**Data provided:**
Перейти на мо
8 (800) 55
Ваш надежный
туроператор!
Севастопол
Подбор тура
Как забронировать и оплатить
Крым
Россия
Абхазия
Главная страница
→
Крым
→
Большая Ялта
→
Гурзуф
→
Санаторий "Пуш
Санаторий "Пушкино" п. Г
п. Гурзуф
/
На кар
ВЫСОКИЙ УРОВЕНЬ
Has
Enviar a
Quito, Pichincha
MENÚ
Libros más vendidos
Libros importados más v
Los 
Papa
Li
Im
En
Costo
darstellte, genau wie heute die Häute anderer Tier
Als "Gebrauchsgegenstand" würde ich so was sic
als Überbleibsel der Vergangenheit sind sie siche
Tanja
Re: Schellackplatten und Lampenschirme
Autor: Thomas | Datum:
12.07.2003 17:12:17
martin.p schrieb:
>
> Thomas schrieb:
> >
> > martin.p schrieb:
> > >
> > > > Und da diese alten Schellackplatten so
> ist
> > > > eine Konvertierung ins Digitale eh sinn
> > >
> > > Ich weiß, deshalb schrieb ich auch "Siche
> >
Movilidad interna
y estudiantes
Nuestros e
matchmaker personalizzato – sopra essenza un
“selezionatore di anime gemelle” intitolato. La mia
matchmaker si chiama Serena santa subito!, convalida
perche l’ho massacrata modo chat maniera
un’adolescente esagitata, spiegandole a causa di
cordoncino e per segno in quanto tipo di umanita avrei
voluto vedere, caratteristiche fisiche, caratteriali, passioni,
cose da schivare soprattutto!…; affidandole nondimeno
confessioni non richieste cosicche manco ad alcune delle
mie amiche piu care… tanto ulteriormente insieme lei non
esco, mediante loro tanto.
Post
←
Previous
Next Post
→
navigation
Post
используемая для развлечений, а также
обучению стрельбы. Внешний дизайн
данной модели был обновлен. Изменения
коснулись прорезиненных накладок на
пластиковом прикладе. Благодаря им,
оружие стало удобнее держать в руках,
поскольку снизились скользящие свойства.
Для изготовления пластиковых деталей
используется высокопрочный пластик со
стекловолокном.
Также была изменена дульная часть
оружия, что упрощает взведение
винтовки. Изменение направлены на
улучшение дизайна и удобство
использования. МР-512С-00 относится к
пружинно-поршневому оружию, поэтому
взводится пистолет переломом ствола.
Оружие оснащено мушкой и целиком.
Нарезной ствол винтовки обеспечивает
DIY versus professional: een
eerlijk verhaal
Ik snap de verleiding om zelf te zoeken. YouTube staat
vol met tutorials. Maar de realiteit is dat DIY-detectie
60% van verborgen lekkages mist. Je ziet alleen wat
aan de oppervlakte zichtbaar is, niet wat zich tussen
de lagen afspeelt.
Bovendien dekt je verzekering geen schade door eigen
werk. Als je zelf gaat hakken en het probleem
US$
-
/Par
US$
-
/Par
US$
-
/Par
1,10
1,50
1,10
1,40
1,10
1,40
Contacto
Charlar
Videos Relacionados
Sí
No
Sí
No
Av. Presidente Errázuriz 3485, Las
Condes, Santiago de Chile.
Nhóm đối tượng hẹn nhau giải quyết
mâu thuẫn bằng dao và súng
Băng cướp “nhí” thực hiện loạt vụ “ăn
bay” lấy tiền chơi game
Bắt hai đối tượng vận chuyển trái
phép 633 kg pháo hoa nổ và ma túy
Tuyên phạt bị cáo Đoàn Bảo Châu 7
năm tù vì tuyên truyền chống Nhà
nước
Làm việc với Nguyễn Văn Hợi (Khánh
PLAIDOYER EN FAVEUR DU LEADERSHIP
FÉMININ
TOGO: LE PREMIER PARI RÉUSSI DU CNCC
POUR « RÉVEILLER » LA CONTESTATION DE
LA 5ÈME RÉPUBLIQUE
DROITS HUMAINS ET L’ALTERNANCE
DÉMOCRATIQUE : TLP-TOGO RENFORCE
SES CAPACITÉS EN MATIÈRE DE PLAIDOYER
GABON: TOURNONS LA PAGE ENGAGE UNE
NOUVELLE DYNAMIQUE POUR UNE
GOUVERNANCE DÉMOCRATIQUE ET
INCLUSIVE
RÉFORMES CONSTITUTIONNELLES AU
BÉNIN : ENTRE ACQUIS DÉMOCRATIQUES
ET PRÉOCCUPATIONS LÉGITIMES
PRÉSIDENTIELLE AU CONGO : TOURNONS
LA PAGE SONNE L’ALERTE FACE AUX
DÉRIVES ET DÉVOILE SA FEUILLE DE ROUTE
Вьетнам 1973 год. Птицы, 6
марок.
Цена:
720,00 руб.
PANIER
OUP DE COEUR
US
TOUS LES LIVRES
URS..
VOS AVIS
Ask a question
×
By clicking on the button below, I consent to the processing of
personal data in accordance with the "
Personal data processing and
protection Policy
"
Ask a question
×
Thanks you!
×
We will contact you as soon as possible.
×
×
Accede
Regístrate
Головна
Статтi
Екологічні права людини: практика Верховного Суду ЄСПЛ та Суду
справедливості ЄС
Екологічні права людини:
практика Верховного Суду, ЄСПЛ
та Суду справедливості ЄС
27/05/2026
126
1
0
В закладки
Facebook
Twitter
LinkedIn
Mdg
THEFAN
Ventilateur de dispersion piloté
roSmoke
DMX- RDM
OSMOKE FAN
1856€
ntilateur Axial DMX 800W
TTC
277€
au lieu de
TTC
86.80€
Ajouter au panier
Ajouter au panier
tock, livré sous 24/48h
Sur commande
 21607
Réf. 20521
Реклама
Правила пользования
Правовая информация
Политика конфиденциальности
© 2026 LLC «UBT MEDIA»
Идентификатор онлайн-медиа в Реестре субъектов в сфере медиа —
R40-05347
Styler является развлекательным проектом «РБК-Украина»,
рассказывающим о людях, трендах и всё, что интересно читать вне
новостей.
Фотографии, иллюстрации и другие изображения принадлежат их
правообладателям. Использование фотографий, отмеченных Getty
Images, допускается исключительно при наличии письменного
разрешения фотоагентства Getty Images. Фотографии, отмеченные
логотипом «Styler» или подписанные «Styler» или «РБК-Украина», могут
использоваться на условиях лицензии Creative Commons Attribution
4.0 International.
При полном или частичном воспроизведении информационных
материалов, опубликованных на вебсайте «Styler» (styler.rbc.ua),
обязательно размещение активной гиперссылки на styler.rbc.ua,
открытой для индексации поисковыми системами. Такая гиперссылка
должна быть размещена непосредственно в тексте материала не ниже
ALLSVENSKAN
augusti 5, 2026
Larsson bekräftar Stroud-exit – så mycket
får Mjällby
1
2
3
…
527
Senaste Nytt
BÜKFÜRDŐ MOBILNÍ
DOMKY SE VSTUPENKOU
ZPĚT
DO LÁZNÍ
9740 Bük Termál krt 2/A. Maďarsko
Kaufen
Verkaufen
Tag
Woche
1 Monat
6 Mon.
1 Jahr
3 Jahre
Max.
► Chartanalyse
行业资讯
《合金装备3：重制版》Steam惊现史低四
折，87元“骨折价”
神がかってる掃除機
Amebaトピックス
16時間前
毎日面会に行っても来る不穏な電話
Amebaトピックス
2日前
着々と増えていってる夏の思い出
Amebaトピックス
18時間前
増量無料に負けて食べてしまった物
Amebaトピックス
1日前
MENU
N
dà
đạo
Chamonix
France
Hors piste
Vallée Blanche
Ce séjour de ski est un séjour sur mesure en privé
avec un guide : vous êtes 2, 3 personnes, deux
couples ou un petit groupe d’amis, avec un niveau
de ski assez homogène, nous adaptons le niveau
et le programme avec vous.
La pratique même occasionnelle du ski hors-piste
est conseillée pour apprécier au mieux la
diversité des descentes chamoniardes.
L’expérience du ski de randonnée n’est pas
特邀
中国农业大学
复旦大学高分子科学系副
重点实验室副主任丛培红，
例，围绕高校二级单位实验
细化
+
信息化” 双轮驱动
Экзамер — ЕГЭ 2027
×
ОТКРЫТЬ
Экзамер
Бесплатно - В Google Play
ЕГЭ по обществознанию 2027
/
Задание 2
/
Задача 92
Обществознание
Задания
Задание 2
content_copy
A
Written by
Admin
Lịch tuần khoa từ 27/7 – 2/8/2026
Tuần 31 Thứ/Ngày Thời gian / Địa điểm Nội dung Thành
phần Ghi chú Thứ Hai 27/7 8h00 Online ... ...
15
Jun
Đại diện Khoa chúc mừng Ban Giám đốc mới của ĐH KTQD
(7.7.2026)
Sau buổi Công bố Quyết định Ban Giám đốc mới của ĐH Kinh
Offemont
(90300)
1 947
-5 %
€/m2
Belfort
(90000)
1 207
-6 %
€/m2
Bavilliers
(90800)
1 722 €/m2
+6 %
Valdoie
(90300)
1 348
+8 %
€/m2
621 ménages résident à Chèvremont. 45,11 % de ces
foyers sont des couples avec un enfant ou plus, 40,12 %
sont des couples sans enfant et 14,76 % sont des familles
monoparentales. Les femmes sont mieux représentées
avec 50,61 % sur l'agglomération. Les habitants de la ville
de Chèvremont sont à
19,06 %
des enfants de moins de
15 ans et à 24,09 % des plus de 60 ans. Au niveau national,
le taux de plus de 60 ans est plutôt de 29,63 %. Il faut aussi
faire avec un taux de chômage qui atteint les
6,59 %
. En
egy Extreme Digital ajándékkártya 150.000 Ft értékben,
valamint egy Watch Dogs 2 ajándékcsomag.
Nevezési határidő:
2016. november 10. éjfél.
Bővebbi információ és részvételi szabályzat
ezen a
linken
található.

**Task:** Copy the data line for line, beginning with its very first line and stopping after the line that contains "matchmaker si chiama", both included.

**Problem solution:**
Перейти на мо
8 (800) 55
Ваш надежный
туроператор!
Севастопол
Подбор тура
Как забронировать и оплатить
Крым
Россия
Абхазия
Главная страница
→
Крым
→
Большая Ялта
→
Гурзуф
→
Санаторий "Пуш
Санаторий "Пушкино" п. Г
п. Гурзуф
/
На кар
ВЫСОКИЙ УРОВЕНЬ
Has
Enviar a
Quito, Pichincha
MENÚ
Libros más vendidos
Libros importados más v
Los 
Papa
Li
Im
En
Costo
darstellte, genau wie heute die Häute anderer Tier
Als "Gebrauchsgegenstand" würde ich so was sic
als Überbleibsel der Vergangenheit sind sie siche
Tanja
Re: Schellackplatten und Lampenschirme
Autor: Thomas | Datum:
12.07.2003 17:12:17
martin.p schrieb:
>
> Thomas schrieb:
> >
> > martin.p schrieb:
> > >
> > > > Und da diese alten Schellackplatten so
> ist
> > > > eine Konvertierung ins Digitale eh sinn
> > >
> > > Ich weiß, deshalb schrieb ich auch "Siche
> >
Movilidad interna
y estudiantes
Nuestros e
matchmaker personalizzato – sopra essenza un
“selezionatore di anime gemelle” intitolato. La mia
matchmaker si chiama Serena santa subito!, convalida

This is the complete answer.